Rare teas more than half a century old will take center stage at Hong Kong’s first tea auction, with a prized narcissus oolong variety expected to fetch HK$1 million (US$129,000), organizers said yesterday.

More than 40 lots of vintage tea leaves from private collectors in China’s mainland, Hong Kong and Taiwan will feature in the sale on Saturday, with the oldest dating back to the 1950s.

In total they are slated to fetch more than HK$3 million.

“The Chinese have a very long tea-drinking history, like French people drinking wine,” tea expert and auction organizer Vincent Chu said yesterday on the first day of the auction preview.

“The auction is like opening a gate to all of Hong Kong people and tea collectors.”

Tea auctions already take place in the mainland but Chu predicted Hong Kong could also become a hub for collectors.

“I think this is a market with a lot of potential — during the 2000s a lot of people bought tea in tons and, at certain periods, people were crazily selling tea like they would sell property,” he said.

Hong Kong has already emerged as one of the world’s major auction hubs for art and wine, thanks to cash-rich buyers from the mainland with an appetite for luxury items.

The star lot is the 20-kilogram box of narcissus oolong tea, first exported from China’s famous tea-producing region of Wuyi, in southeastern Fujian Province, to Singapore in the 1960s.

In Singapore, the tea was sold to a merchant in Malaysia who kept three boxes for himself as he liked the taste so much.
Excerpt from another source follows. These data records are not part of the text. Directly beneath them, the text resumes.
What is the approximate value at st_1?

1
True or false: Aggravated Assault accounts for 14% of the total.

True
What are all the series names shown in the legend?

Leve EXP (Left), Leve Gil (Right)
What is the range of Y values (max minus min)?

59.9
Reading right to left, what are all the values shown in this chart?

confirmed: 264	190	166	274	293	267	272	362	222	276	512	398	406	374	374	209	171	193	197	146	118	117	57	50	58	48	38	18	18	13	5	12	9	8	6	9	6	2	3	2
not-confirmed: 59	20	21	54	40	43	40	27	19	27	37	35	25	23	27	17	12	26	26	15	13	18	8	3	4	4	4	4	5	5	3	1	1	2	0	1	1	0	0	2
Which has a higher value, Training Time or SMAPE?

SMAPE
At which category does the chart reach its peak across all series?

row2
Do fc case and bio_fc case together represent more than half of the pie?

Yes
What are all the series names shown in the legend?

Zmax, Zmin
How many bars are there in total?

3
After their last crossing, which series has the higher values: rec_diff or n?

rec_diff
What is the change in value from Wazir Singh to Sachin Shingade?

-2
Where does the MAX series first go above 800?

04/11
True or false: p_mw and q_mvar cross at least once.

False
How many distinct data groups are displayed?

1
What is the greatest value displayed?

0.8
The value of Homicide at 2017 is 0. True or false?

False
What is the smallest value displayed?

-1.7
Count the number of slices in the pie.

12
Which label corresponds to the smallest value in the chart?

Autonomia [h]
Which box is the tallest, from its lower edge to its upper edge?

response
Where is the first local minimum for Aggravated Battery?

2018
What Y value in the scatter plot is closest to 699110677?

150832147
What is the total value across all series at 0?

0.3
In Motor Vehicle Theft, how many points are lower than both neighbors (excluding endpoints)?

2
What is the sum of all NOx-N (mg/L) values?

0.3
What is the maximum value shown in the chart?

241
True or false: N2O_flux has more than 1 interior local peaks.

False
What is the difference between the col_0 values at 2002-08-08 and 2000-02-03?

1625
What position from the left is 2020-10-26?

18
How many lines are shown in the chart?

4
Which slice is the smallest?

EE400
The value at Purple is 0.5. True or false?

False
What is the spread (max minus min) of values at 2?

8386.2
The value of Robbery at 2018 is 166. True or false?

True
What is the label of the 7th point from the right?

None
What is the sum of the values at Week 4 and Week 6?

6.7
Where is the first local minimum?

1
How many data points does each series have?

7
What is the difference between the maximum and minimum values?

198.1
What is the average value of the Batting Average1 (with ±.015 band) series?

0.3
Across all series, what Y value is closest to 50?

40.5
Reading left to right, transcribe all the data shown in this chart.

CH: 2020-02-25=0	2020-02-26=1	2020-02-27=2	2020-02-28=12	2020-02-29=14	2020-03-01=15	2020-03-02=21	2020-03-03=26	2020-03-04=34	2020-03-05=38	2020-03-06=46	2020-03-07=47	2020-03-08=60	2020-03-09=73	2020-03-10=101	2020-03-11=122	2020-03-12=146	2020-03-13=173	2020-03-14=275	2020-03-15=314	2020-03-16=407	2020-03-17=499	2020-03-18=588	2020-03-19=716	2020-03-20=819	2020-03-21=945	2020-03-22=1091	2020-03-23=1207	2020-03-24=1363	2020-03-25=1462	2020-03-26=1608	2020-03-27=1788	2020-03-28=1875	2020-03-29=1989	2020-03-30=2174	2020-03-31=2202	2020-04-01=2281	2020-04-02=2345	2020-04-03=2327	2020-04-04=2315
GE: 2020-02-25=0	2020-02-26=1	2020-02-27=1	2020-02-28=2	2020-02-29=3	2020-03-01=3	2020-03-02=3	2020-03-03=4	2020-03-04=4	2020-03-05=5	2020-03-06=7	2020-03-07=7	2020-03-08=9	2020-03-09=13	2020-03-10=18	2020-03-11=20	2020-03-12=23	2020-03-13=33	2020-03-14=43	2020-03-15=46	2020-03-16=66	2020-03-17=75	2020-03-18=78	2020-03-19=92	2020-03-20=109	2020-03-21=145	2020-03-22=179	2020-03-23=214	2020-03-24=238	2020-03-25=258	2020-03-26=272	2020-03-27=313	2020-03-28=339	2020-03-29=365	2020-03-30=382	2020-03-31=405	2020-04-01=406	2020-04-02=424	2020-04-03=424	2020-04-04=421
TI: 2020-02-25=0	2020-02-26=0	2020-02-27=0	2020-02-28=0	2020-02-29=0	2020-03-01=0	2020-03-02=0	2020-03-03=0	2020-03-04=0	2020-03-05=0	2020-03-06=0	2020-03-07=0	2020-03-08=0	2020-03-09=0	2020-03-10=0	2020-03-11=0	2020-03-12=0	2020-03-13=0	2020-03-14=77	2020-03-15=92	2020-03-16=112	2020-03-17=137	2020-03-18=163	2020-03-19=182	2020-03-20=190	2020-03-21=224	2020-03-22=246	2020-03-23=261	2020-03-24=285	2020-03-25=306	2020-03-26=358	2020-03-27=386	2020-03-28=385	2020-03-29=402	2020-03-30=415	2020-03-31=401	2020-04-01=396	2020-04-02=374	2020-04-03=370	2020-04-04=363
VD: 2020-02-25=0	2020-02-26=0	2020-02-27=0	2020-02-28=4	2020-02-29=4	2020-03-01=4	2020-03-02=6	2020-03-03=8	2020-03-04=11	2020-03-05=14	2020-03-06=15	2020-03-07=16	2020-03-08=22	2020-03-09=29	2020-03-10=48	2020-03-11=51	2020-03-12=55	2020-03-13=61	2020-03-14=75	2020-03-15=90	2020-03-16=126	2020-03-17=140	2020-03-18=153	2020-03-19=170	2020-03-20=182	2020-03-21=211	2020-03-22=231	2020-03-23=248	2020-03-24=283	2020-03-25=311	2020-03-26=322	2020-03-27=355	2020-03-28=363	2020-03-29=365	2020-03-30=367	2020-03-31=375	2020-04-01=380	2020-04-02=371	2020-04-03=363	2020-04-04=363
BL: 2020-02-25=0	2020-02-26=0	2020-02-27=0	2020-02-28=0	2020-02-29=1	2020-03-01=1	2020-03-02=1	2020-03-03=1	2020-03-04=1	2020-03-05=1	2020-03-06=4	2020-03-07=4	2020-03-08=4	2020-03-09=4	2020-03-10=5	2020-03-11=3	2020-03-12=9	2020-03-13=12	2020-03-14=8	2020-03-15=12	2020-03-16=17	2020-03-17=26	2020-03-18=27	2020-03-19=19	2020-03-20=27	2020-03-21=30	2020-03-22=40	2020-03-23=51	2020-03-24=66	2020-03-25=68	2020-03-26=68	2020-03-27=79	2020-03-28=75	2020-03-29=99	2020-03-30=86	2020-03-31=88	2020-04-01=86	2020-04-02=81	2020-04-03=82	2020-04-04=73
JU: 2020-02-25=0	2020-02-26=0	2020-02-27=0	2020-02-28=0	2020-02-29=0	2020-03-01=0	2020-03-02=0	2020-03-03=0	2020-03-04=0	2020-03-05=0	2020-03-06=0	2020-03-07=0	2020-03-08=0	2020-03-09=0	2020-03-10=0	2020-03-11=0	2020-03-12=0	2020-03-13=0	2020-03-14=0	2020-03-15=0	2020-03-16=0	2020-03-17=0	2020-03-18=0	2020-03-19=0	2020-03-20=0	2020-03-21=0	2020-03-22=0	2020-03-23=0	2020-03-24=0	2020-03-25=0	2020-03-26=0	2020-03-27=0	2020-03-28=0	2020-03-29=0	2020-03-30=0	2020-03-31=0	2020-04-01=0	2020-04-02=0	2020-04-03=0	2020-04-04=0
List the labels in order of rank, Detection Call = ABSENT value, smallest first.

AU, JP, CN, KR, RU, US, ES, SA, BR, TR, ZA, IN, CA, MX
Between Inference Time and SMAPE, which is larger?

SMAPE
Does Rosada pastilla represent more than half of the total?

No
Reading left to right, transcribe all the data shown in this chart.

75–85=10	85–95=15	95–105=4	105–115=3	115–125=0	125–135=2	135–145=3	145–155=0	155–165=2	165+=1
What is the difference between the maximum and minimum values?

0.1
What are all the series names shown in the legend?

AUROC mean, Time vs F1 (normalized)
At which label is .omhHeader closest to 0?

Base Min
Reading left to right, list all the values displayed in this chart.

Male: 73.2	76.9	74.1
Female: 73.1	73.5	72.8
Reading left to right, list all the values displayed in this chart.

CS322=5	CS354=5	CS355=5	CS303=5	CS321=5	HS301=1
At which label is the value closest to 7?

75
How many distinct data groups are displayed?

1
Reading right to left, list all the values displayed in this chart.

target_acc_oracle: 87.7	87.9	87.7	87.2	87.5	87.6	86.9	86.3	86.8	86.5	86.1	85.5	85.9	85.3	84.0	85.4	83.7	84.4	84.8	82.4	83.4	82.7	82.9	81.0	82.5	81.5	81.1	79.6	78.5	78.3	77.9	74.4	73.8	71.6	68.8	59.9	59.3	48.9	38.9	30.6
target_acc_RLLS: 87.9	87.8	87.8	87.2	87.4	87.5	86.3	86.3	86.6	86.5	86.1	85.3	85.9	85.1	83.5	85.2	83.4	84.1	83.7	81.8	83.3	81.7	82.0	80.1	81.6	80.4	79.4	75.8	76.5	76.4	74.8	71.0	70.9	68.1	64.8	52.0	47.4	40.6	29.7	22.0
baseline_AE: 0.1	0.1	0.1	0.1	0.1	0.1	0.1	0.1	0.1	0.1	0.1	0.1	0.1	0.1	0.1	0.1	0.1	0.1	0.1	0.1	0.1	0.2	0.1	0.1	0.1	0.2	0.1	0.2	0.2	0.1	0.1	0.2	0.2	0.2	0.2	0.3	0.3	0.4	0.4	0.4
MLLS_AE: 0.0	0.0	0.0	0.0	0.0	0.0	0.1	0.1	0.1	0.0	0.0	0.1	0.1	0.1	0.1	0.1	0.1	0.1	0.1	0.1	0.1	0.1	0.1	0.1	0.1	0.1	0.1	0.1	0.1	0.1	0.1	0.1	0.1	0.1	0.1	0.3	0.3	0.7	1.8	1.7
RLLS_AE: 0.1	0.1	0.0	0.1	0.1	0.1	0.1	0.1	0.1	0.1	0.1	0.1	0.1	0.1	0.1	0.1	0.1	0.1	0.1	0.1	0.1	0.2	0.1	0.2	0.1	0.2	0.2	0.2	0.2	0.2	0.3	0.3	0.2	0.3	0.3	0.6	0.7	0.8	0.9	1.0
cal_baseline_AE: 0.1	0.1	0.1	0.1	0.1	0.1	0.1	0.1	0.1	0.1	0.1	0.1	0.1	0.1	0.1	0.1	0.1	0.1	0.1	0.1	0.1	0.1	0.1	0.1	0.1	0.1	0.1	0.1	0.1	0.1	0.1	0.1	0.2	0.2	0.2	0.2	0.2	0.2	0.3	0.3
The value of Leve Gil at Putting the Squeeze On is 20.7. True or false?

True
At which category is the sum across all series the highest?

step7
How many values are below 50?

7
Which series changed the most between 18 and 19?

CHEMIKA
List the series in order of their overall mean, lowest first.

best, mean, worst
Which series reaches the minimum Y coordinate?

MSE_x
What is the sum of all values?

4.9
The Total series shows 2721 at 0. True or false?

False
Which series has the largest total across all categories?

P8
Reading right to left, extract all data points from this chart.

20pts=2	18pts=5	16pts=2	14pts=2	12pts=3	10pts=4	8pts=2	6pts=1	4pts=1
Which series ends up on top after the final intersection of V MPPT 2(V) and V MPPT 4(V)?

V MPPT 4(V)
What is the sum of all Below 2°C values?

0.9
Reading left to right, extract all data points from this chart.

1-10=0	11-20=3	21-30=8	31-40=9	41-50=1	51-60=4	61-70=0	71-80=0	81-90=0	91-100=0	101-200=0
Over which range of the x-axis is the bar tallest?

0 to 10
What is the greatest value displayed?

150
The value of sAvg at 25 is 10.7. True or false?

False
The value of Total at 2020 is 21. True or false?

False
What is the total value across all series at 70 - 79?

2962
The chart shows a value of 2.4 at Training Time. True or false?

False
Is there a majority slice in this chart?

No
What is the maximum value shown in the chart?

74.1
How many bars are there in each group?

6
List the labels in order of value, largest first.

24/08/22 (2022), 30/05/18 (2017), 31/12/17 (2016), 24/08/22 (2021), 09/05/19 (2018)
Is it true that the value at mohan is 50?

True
One of those is up for auction.

A pack of pu’er tea from southwestern Yunnan Province, dating  from the 1950s is expected to fetch HK$400,000.

For collectors, said Chu, the steep price is well worth it.

“You can still find freshness in the aftertaste, this is quite amazing — you can experience the freshness from half a century before,” he said.

The taste of older leaves is silkier as they went through decades of oxidation, Chu said.

The auction will also showcase 145 lots of teaware, with the total list expected to fetch up to HK$10 million.